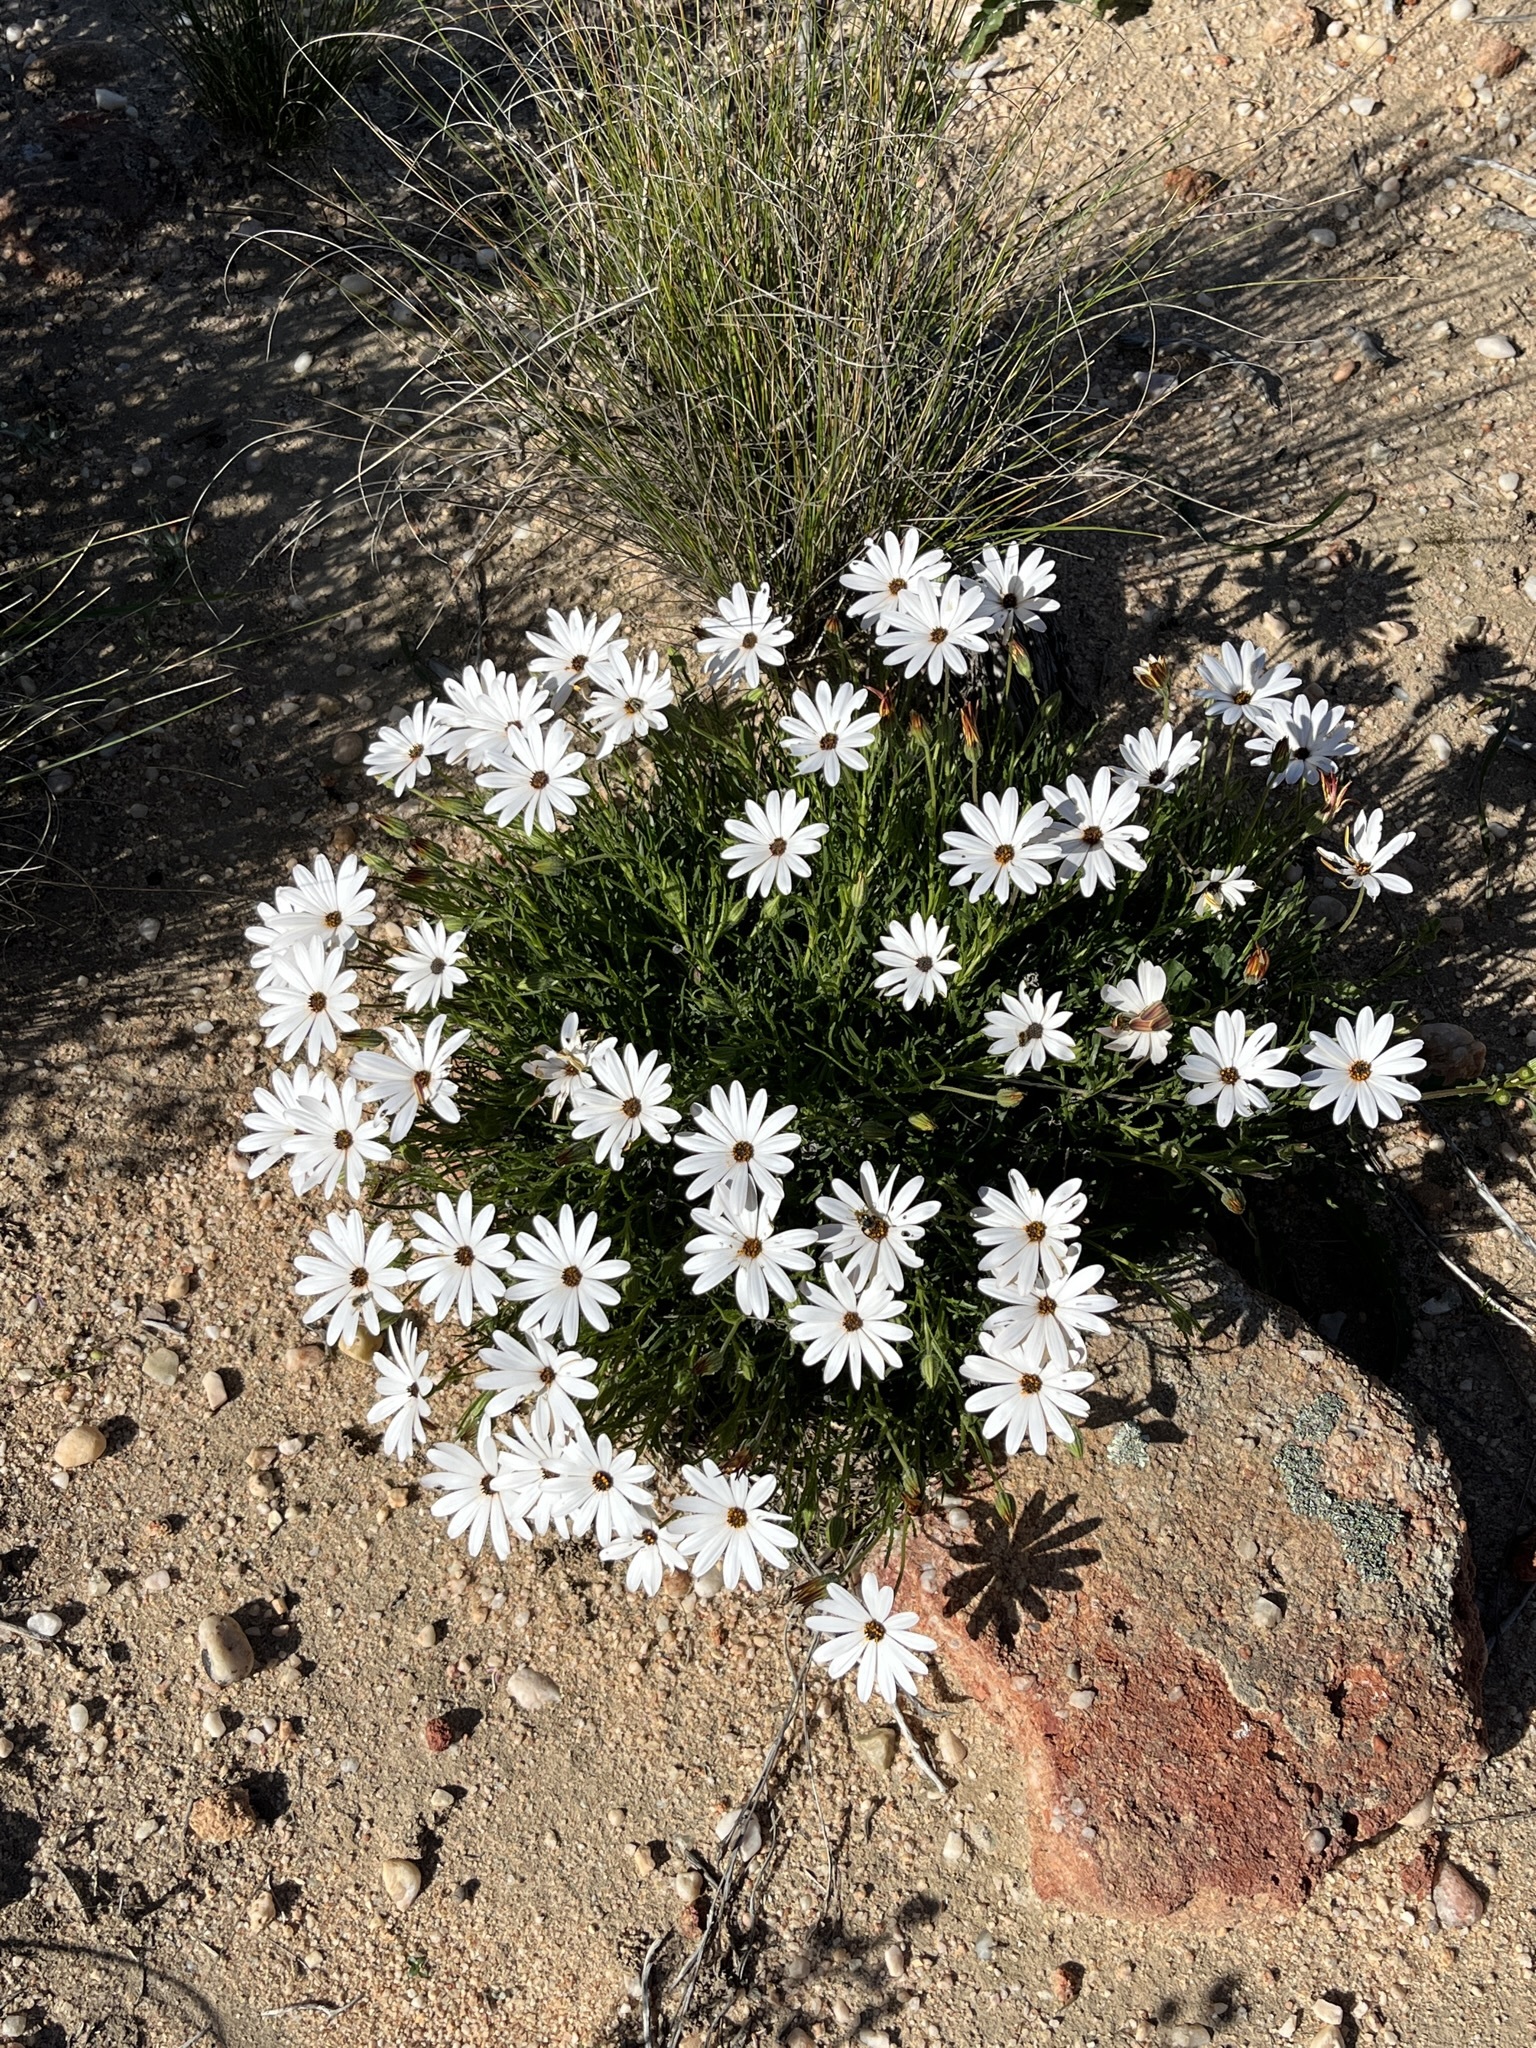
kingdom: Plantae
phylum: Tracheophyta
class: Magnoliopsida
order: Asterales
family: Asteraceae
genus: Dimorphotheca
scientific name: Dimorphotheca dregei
+ + + + +
Rewrite the records with "scientific name" replaced by "species" and everything else unchanged. Omit the pictures.

kingdom: Plantae
phylum: Tracheophyta
class: Magnoliopsida
order: Asterales
family: Asteraceae
genus: Dimorphotheca
species: Dimorphotheca dregei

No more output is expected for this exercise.